昔から親からほったらかしで育ったわたしは、お金はあるけど一緒に過ごす時間はないそんな家庭で育った。愛に飢えていたわたしは中高と彼氏を作り取っ替え引っ替えし特に続いたり、本気で好きだった人なんて居なかった。ただわたしを求めてくれれば答えたし求められることが嬉しかった。

そんなわたしが現実の恋ではなく追っかけ行為にはまるのは今思えば必然だったような気がする。舞台俳優、地下アイドルと手当たり次第に金と時間をかけ飽きてはやめるの繰り返しだった。大学受験もすんなり終わり、暇を持て余していたわたしは新しい推しを探していた。

「地下ドルも俳優も飽きたんだよね〜〜現場多すぎると大学行ったら全通できないし程よい推しいないかな〜」
「大学行ってもバイトしないんでしょ?」
「うーん。しないね」
「じゃあVリーグは?土日しか基本試合ないって聞いたけど」
「Vリーグって何?」
「バレーボールだよ!」

当時のオタク友達に教えてもらい、その足でわたしは近場でやっていたアドラーズの試合を見に行く。

これが、わたしと若利くんの出会い。

「え、なに?試合終わったら無銭で話せんの?」
「みんな色紙とかにサインもらってるみたい」
「油性ペン持ってる?わたし、あの人がいい」

そうやって指刺したのは実は若利くんとは違う海外の選手。今思い出しても名前も顔も覚えてない人だけど今まで外国人の方を追っかけたことがなかったので興味本位だったんだと思う。

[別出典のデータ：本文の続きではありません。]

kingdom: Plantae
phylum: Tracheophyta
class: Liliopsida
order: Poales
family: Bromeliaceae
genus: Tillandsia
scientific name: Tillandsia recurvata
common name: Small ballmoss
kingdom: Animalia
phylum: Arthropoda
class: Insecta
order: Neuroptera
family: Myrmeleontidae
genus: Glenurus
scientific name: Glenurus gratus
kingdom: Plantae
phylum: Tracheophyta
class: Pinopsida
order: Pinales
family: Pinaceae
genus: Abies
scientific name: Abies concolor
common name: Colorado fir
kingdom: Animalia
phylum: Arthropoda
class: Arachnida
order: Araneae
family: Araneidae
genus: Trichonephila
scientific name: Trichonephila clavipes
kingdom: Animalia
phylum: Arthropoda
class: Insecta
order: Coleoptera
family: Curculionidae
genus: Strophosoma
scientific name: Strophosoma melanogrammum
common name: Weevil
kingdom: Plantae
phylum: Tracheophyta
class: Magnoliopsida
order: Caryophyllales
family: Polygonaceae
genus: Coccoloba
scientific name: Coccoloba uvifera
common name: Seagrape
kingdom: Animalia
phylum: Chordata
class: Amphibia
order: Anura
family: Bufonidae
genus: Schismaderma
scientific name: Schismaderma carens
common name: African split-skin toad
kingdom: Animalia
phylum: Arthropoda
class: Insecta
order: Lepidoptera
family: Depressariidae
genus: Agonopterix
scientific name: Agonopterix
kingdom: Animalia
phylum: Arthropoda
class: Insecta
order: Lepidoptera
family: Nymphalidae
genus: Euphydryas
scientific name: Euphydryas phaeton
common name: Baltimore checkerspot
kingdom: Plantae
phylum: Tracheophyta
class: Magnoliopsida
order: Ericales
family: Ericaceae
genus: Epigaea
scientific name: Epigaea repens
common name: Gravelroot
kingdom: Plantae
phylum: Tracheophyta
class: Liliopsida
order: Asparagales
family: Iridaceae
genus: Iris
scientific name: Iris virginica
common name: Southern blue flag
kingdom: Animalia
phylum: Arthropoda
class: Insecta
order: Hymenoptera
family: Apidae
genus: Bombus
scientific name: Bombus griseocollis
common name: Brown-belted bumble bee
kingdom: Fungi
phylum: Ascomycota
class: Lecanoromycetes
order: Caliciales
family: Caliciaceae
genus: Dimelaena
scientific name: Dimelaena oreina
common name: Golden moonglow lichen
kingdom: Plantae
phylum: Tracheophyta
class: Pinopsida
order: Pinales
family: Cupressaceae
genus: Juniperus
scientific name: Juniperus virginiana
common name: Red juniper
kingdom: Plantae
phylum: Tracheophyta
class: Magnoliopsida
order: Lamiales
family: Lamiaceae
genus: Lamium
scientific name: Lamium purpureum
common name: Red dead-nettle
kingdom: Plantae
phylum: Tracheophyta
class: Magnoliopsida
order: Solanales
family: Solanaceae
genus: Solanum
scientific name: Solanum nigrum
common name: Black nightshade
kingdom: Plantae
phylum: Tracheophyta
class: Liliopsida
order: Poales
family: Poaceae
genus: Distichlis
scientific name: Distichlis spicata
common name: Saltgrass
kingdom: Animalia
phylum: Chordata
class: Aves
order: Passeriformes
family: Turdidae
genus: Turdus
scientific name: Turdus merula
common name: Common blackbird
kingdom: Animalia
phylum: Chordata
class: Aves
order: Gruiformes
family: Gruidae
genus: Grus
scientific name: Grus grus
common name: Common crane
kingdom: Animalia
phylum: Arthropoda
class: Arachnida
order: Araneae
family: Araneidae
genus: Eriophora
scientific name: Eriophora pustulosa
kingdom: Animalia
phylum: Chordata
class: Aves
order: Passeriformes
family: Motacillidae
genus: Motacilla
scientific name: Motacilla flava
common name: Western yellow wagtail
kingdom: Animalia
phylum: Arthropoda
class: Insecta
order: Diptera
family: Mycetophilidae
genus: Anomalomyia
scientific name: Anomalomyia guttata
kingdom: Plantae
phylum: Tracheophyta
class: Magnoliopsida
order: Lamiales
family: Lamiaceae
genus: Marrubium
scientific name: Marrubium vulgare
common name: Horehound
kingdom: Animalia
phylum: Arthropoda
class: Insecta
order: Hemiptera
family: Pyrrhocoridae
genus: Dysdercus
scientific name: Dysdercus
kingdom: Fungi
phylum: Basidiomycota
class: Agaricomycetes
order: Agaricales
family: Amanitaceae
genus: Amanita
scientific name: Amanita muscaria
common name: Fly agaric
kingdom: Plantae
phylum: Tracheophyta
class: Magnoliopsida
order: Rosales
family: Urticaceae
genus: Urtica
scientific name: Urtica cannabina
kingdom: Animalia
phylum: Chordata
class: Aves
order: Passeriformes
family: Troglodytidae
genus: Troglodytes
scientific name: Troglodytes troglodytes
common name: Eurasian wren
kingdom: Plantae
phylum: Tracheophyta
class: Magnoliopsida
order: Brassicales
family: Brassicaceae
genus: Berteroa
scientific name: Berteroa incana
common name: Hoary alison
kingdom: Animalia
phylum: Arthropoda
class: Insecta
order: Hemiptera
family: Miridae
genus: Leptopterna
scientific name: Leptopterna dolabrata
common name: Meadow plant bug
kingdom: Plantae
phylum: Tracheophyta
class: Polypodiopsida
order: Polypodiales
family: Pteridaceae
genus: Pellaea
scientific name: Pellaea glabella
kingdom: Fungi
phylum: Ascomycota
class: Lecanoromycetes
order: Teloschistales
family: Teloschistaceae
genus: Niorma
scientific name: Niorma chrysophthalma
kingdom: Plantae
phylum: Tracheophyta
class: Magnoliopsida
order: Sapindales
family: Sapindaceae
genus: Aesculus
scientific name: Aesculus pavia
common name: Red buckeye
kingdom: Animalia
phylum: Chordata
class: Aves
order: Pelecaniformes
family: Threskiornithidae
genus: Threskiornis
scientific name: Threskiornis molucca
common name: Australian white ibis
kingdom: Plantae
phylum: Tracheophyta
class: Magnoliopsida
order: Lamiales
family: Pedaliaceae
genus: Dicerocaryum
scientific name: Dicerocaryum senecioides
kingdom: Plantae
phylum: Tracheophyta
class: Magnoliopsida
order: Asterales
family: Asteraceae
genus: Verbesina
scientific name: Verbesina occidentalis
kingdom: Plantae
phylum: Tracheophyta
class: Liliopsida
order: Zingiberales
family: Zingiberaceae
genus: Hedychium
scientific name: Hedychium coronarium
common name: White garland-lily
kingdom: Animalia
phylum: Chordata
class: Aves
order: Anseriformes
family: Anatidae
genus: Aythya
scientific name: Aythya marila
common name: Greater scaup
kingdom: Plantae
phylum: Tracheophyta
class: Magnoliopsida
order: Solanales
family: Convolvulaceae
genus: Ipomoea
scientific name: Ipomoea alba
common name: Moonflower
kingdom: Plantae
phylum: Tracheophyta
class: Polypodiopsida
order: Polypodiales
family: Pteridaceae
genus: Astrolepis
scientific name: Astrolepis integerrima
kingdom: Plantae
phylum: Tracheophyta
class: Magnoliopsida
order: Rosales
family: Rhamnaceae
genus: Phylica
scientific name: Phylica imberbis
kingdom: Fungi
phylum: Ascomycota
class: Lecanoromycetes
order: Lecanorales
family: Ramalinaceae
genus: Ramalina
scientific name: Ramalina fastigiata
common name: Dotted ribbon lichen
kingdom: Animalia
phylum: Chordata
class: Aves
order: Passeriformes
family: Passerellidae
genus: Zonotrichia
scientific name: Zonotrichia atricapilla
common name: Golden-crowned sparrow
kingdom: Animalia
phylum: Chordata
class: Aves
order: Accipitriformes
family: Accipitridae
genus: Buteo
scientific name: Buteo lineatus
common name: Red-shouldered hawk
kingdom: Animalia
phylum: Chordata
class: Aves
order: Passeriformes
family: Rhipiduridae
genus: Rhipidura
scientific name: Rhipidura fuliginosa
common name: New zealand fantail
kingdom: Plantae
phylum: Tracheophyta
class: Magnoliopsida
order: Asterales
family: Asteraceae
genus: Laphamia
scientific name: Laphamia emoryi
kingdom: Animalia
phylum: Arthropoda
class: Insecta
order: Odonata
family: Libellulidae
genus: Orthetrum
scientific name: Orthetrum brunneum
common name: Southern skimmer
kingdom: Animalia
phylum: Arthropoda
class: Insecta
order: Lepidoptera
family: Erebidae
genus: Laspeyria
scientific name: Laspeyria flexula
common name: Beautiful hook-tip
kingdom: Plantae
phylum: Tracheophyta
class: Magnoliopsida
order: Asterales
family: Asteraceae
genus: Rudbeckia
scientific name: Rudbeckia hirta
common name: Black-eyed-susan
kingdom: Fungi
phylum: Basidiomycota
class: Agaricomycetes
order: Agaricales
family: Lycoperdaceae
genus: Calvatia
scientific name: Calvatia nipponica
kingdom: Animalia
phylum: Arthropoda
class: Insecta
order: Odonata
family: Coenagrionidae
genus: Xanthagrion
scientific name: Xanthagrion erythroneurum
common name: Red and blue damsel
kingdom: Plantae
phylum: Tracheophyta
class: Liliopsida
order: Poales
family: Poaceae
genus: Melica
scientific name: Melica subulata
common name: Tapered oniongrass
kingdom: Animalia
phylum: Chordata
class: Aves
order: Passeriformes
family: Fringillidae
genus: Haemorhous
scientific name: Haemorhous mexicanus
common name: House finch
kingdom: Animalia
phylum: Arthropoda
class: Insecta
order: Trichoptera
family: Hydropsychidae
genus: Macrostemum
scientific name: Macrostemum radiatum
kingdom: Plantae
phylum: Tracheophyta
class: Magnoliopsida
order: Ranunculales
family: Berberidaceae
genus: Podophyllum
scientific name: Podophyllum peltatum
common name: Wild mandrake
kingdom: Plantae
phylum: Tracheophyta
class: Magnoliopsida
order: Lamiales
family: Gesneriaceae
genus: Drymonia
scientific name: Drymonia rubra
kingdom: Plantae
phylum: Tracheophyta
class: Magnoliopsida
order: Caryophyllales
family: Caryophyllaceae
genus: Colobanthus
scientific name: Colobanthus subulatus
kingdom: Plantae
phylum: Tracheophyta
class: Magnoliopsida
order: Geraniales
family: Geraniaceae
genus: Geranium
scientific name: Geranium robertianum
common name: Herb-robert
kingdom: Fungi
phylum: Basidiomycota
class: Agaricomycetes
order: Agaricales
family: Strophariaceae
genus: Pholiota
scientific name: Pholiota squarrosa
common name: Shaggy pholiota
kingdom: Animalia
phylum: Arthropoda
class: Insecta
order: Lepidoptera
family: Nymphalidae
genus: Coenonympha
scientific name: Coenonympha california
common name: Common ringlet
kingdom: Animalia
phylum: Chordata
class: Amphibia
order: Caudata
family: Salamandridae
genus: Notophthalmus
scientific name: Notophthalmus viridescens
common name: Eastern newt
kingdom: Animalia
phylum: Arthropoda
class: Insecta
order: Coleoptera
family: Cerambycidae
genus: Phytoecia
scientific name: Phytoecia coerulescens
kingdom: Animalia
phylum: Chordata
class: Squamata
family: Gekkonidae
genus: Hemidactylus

友達から油性ペンを借りて列に並ぶが、もちろん剥がしなんていないし順番もあったもんじゃないしなかなか順番が回ってこずイライラする。そんな時横で暇そうに(っていうと語弊があるかもだけどわたしにはそう見えた)していた選手に声をかける。この際もう誰でもよかった。

「お疲れ様でした〜!めちゃくちゃかっこよくてファンになっちゃいました!」
「...?」

(は?何こいつ?返事しろよ!)

「よかったらサインここに書いてもらってもいいですか?」
「俺でいいのか?」
「え、?」
「あなたは先程あの列に並んでたように思うが」

まさか見られてたとは思わず、言葉を飲み込む。

「バレーは好きか?」

追い討ちをかけるように目の前の選手が質問を続けてくる。いつものわたしなら愛想笑いを浮かべて「はい!大好きです!」と答えていただろう。なぜか、この人の前ではわたしは取り繕ったりが出来なくなっていた。

「わかんない。でもあなた達が真剣にバレーしてるところはちょっといいな、って思った」
「そうか」

そう言って目の前で微笑む姿が、格好良くて一瞬で落ちた。バカみたいって思うでしょ?でもね、あ!見つけたって本気で思ったんだ。

「あなた名前は?」
「牛島若利だ」
「わたしはなまえ。明日も来るからバレー好きにさせてくれる?」
「ああ、それなら任せてくれ」
「若利くん、バイバイ」

握手した手が今まで触れ合った誰よりも大きくて、優しくて暖かくて。少し泣きそうになった。この気持ちに名前はまだつけれない。